GG: Nos falta mucha educación socioeomocional a todas las personas, en todos los espacios y a todos los niveles. Creo que hemos sido educados sin esta responsabilidad socioemocional, sin tener la capacidad de responder por estas acciones, por nuestras palabras, por nuestros dichos, y las habilidades socioemocionales no han sido bien pulidas, como empatía, respeto, solidaridad, el autoestima. 

Todas estas habilidades que no han sido reforzadas nos llevan a rechazar lo desconocido, a violentar a otras personas, a discriminar, a tratar de forma agresiva y sin respeto. Vivimos en un país altamente machista, misógino, homofóbico, transfóbico y racista, entonces hay mucho que cuestionarnos y mucho que trabajar. 
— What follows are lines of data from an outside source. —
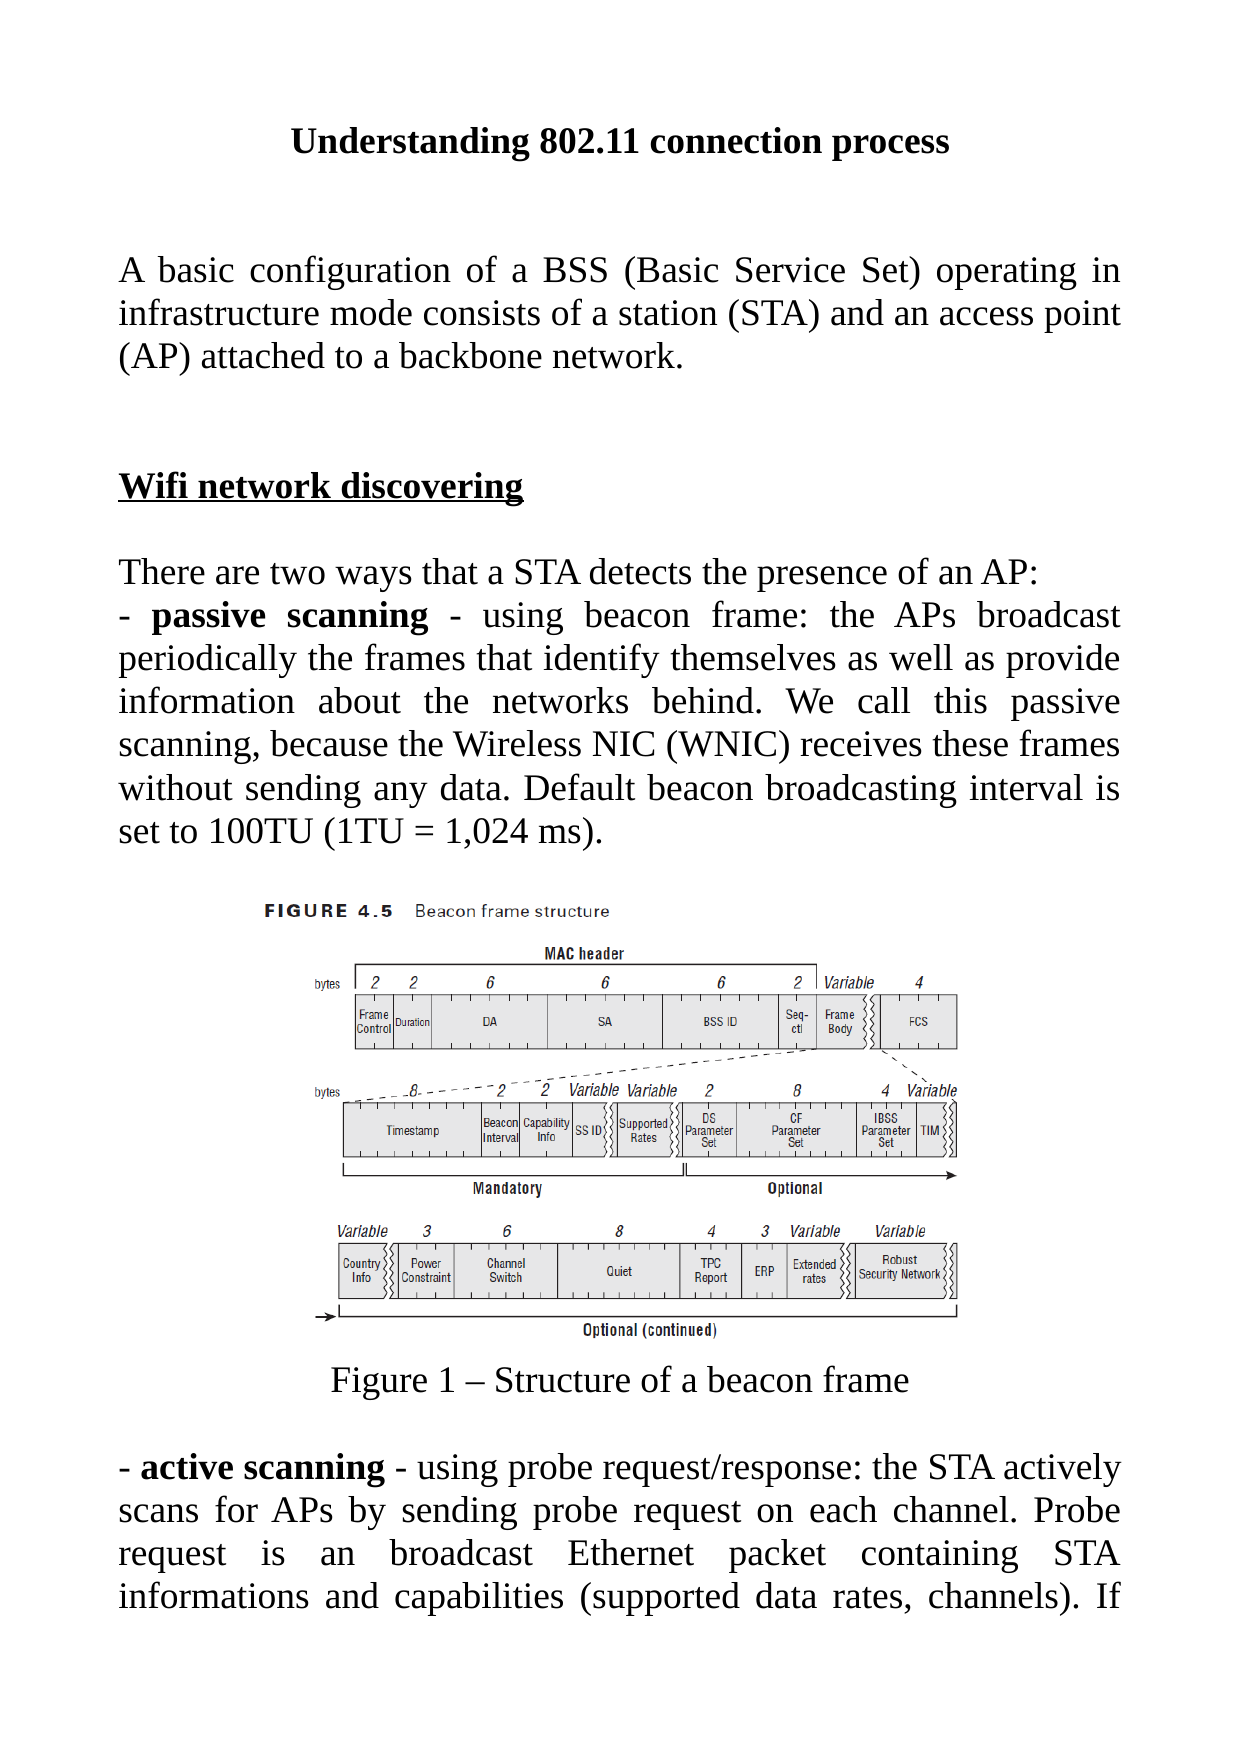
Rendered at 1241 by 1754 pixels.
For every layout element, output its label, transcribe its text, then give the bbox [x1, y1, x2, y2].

text A basic configuration of a BSS (Basic Service Set) operating in infrastructure mode consists of a station (STA) and an access point (AP) attached to a backbone network. [118, 247, 1122, 377]
text There are two ways that a STA detects the presence of an AP: [118, 549, 1122, 592]
text Understanding 802.11 connection process [118, 118, 1122, 161]
text - passive scanning - using beacon frame: the APs broadcast periodically the frames that identify themselves as well as provide information about the networks behind. We call this passive scanning, because the Wireless NIC (WNIC) receives these frames without sending any data. Default beacon broadcasting interval is set to 100TU (1TU = 1,024 ms). [118, 592, 1122, 851]
text Wifi network discovering [118, 463, 1122, 506]
text Figure 1 – Structure of a beacon frame [118, 1358, 1122, 1401]
picture [257, 894, 983, 1358]
text - active scanning - using probe request/response: the STA actively scans for APs by sending probe request on each channel. Probe request is an broadcast Ethernet packet containing STA informations and capabilities (supported data rates, channels). If [118, 1444, 1122, 1617]
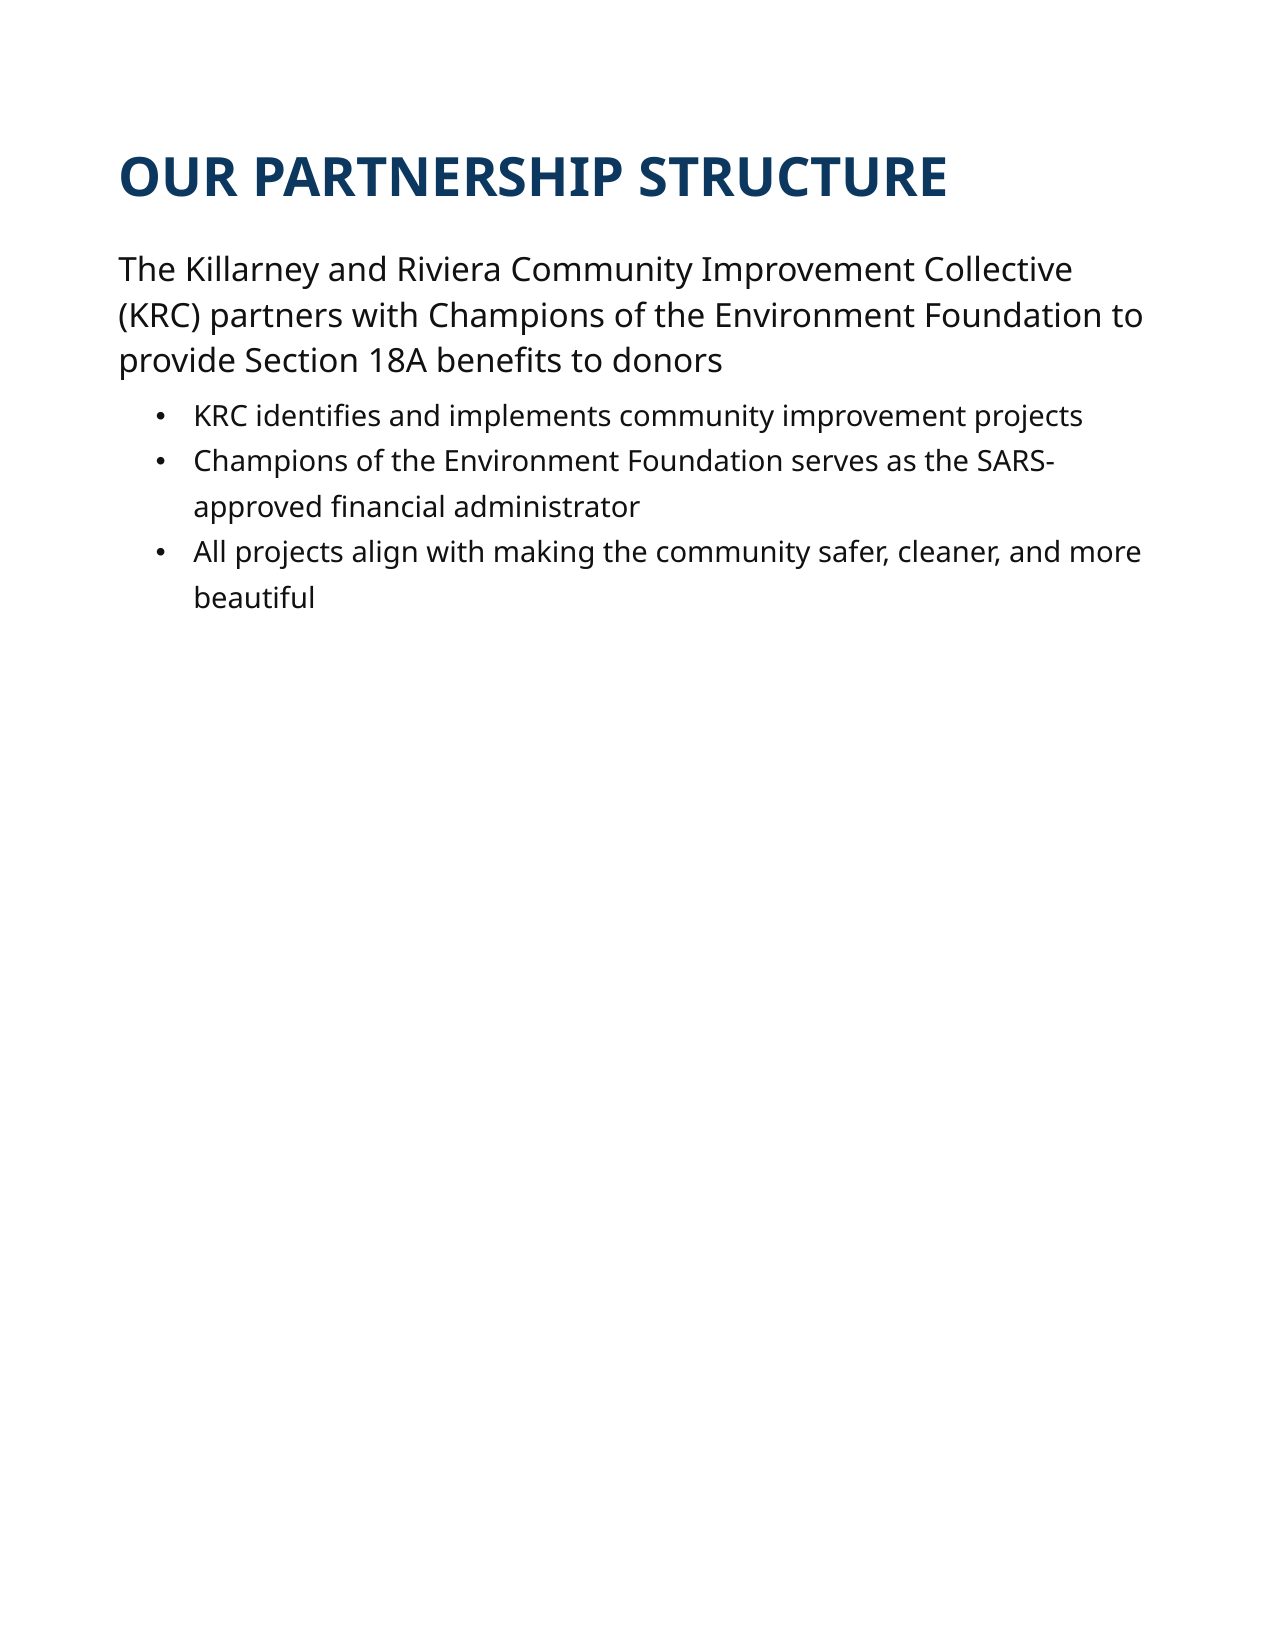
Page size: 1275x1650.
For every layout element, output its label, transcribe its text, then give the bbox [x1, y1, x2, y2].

L-L: ¿Qué más podemos esperar de Inválido

GG: Tenemos otra canción que habla sobre la visibilidad, sobre la importancia de hacerte visible, de hacerte notar, de conquistar espacios, y otra canción donde habla un poco de aceptar de estar mal, y hay otra muy divertida donde la idea es darle mucho poder a cualquier persona que la escuche, no solamente a alguien en una situación de vulnerabilidad. 

Todas las canciones van conectadas, llevan una cronología, espero a la gente le guste y lo entiendan.